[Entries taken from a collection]
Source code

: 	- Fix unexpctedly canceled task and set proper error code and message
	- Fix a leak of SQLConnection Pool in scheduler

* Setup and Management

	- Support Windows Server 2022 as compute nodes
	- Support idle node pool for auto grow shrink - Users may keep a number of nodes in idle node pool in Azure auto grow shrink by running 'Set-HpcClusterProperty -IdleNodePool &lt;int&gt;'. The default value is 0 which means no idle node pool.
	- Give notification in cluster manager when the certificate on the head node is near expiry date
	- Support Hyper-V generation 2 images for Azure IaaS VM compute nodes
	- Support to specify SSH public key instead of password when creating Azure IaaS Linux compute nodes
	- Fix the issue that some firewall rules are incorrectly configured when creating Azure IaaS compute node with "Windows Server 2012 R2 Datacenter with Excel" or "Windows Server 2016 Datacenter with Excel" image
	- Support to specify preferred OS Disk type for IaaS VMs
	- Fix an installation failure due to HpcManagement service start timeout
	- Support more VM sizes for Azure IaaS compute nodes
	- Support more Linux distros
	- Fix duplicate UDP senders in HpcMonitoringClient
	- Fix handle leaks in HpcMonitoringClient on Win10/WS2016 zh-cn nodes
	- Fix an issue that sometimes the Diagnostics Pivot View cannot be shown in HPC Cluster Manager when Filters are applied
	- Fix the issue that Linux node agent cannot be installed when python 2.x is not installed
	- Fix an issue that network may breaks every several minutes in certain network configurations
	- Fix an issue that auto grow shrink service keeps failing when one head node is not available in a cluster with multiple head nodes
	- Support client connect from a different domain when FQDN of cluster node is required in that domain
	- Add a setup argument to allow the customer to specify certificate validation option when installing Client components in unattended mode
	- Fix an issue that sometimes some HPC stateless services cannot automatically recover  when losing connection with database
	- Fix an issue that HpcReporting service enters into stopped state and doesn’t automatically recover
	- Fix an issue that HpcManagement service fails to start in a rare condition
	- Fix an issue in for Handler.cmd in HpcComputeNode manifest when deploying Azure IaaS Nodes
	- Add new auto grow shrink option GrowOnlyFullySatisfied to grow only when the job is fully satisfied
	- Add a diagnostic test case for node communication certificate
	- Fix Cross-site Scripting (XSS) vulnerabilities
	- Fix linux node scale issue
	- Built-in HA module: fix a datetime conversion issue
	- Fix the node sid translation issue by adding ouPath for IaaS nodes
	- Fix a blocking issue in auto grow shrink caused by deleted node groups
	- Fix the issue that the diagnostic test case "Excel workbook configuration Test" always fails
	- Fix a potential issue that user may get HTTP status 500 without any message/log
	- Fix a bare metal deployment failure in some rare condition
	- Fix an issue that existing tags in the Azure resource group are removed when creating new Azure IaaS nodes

■ **TASK STATEMENT**
Starting at the first line of the records above, please copy every line exactly through the line containing "- Support Hyper-V", and stop there.

■ **ANSWER TO THE EXERCISE**
Source code

: 	- Fix unexpctedly canceled task and set proper error code and message
	- Fix a leak of SQLConnection Pool in scheduler

* Setup and Management

	- Support Windows Server 2022 as compute nodes
	- Support idle node pool for auto grow shrink - Users may keep a number of nodes in idle node pool in Azure auto grow shrink by running 'Set-HpcClusterProperty -IdleNodePool &lt;int&gt;'. The default value is 0 which means no idle node pool.
	- Give notification in cluster manager when the certificate on the head node is near expiry date
	- Support Hyper-V generation 2 images for Azure IaaS VM compute nodes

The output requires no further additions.